Re: [sqlite] How to enforce a specific order of group_concat?

2020-03-03 Thread Dominique Devienne
On Mon, Mar 2, 2020 at 6:35 PM Keith Medcalf  wrote:
> Well, in theory an order by in a nested select means that the result of the 
> operation is an ordered projection and not merely a set of rows.
> For this particular case (a nested select with an order by and the outer 
> query with an aggregate) the query will not be flattened (#16)

OK. I was more trying to find out whether such nested "ordered"
projections were a standard-SQL thing or not.

> select x,y from (select x, y from t order by y) order by x;
> will do two order-by sorts to obtain the result even though the query could 
> be (in this particular case) re-written as "select x, y from t order by x, y"

That's assuming the sort is "stable" :)  Stable-sort is typically
slower than non-stable-sort, that's why the STL has std::sort and
std::stable_sort.

> This is why putting an "order by" in a view will usually preclude query 
> flattening because the view is not merely producing a "set of rows" it is 
> producing an "ordered projection" and the ordering must be significant else 
> it would not be there.

I would actually prefer these nested order-by to be ignored, and the
"set of rows" being assumed, forcing the outer query to do its own
ordering.
The very notion of "ordered projection" for nested query sounds more
like an implementation detail, to word-around the lack of window
functions,
than something "official" from the SQL standard or relational theory.

I'm not disputing how SQLite implements things, for historical or
practical reasons, I just want to understand whether such "ordered
projection"
is an official concept from SQL or just an SQLite thing. --DD
___
sqlite-users mailing list
sqlite-users@mailinglists.sqlite.org
http://mailinglists.sqlite.org/cgi-bin/mailman/listinfo/sqlite-users


Re: [sqlite] How to enforce a specific order of group_concat?
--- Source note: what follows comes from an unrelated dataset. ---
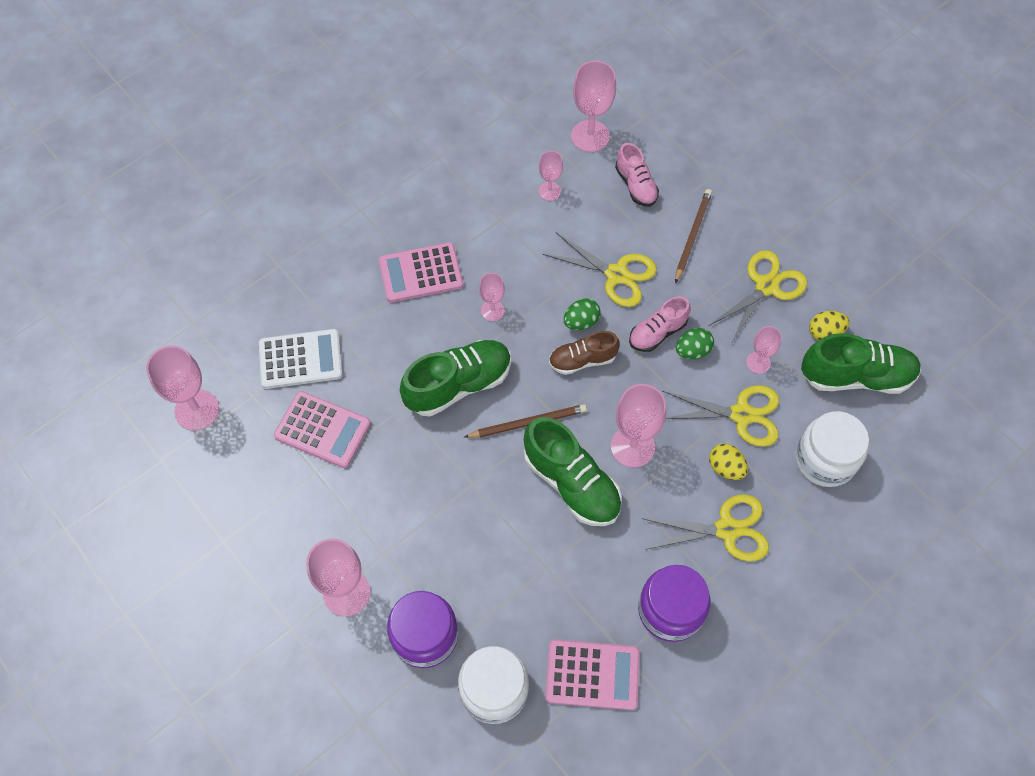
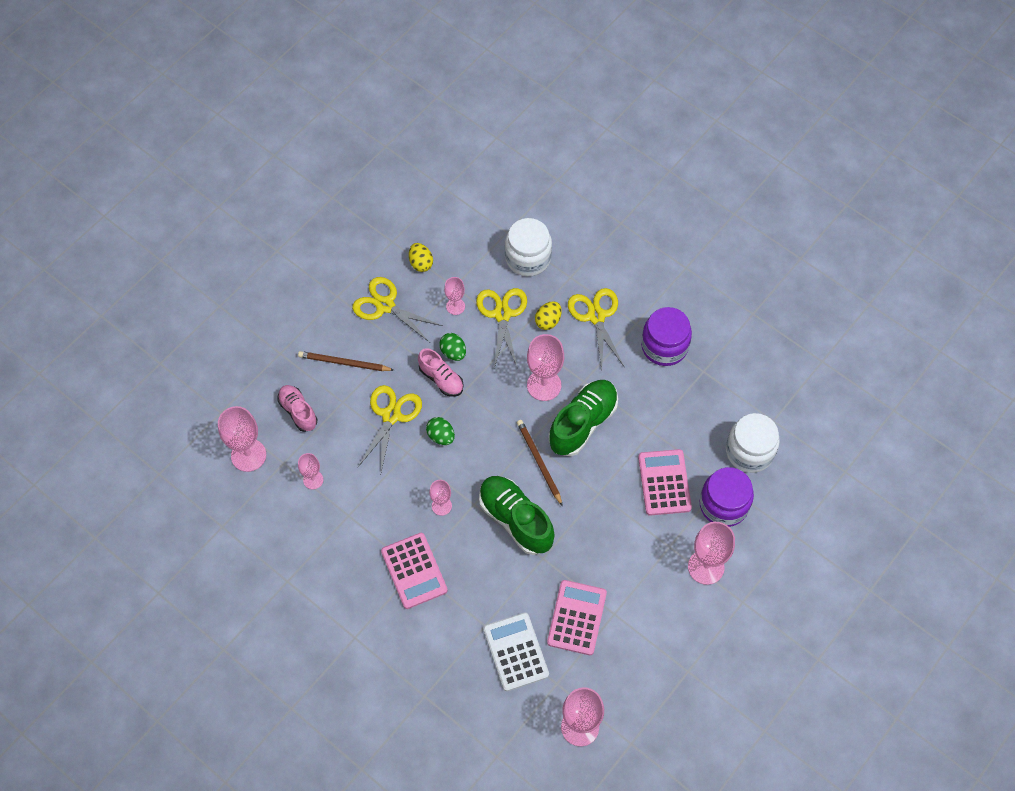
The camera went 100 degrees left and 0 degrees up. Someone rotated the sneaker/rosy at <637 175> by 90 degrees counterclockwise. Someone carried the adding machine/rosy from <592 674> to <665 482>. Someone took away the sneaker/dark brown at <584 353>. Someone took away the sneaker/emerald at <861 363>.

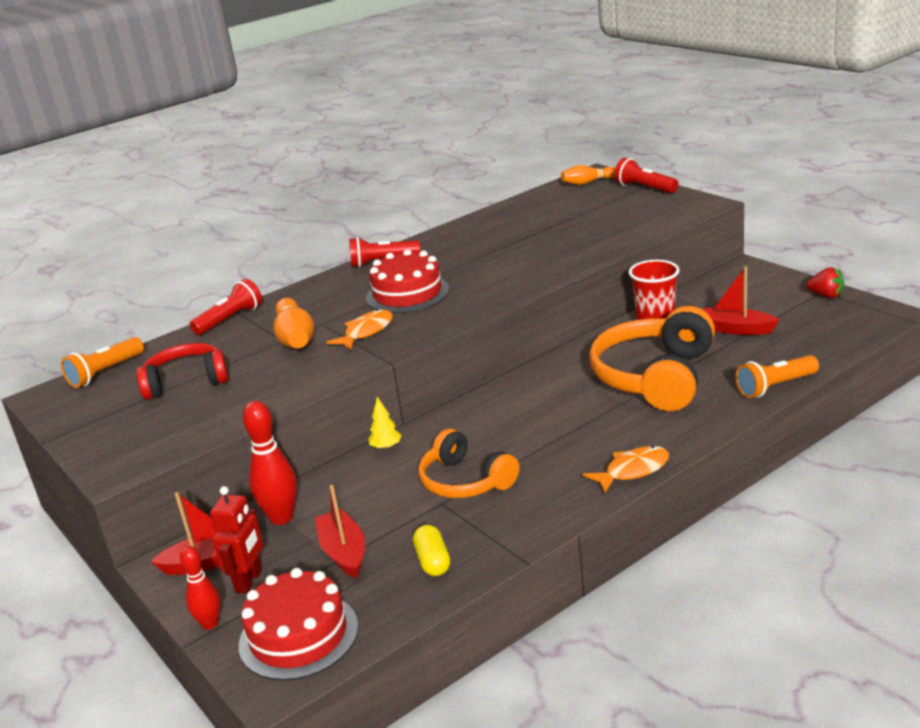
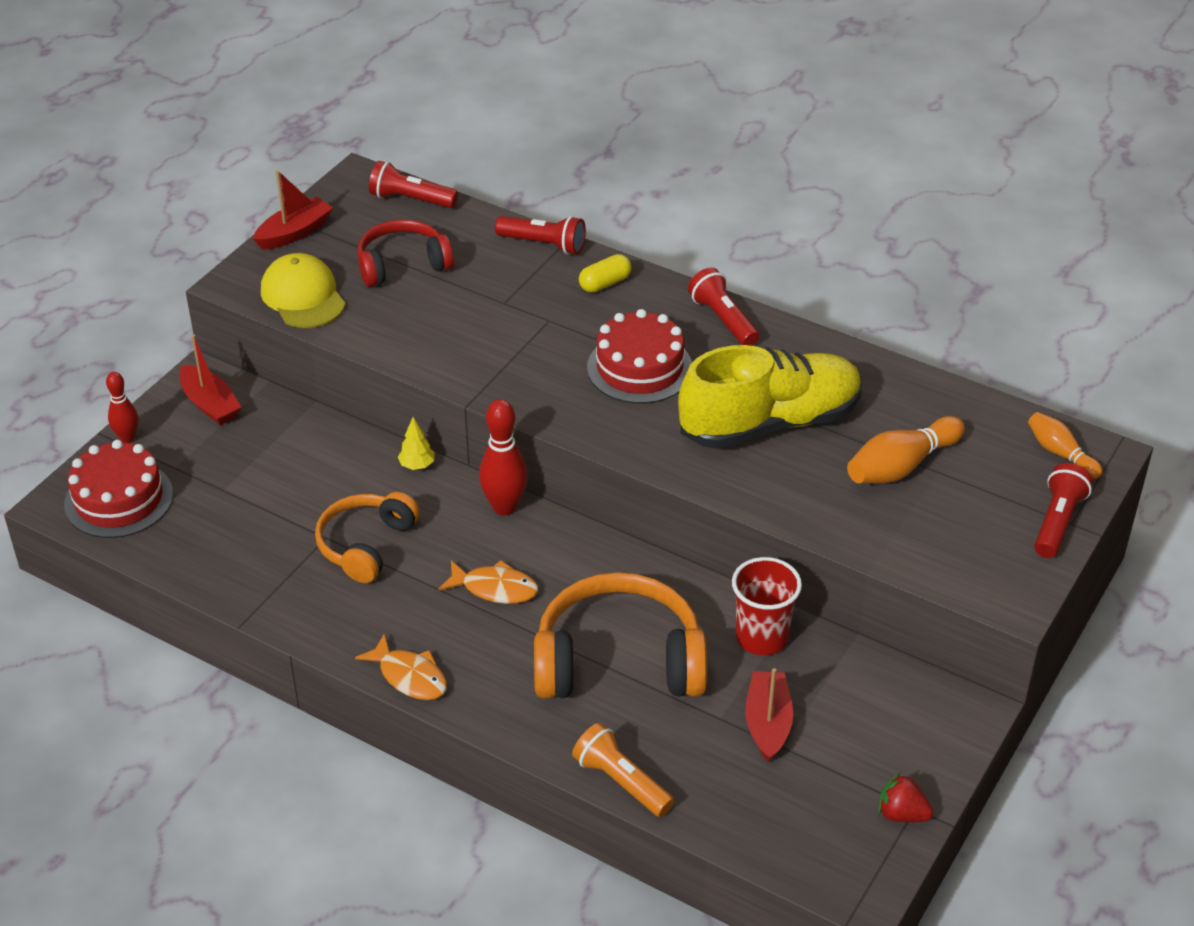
The camera went 65 degrees right and 15 degrees up. Someone carried the toy boat/red from <340 531> to <293 210>. Someone put down the peaked cap/bright yellow at <303 290>. Someone rotated the headset/red at <182 371> by 75 degrees counterclockwise. Someone repainted the flashlight/bright orange at <102 362>, which became the flashlight/red at <413 184>. Someone carried the fish figure/bright orange from <360 329> to <488 582>. Someone carried the bowling pin/red from <270 463> to <503 457>. Someone carried the pill shape/bright yellow from <431 550> to <605 273>. Someone put down the sneaker/bright yellow at <770 397>. Someone carried the bowling pin/bright orange from <294 323> to <906 449>. Someone rotated the berry/red at <825 282> by 105 degrees clockwise. Someone took away the toy robot/red at <236 540>.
2020-03-02 Thread Keith Medcalf

On Monday, 2 March, 2020 09:20, Dominique Devienne  wrote:

>On Mon, Mar 2, 2020 at 5:09 PM Keith Medcalf  wrote:

>> select group_concat(value) from (select distinct value from test order by 
>> value);

>But is that guaranteed to be ordered correctly "forever" instead of by
>"happenstance" from current implementation details? 

>My point was that the Window Function version is ordered "by design", 
>and not an implementation detail (as I think
>the simpler version is).

>Your subquery returns rows in a given order too, but "who" says
>they'll be processed in that order?

>Tables are just "sets of rows" after all, and the relational model is
>about set-theory, no? order by in subquery therefore make little to no 
>sense in nested SQL (in theory...). --DD

Well, in theory an order by in a nested select means that the result of the 
operation is an ordered projection and not merely a set of rows.  For this 
particular case (a nested select with an order by and the outer query with an 
aggregate) the query will not be flattened (#16)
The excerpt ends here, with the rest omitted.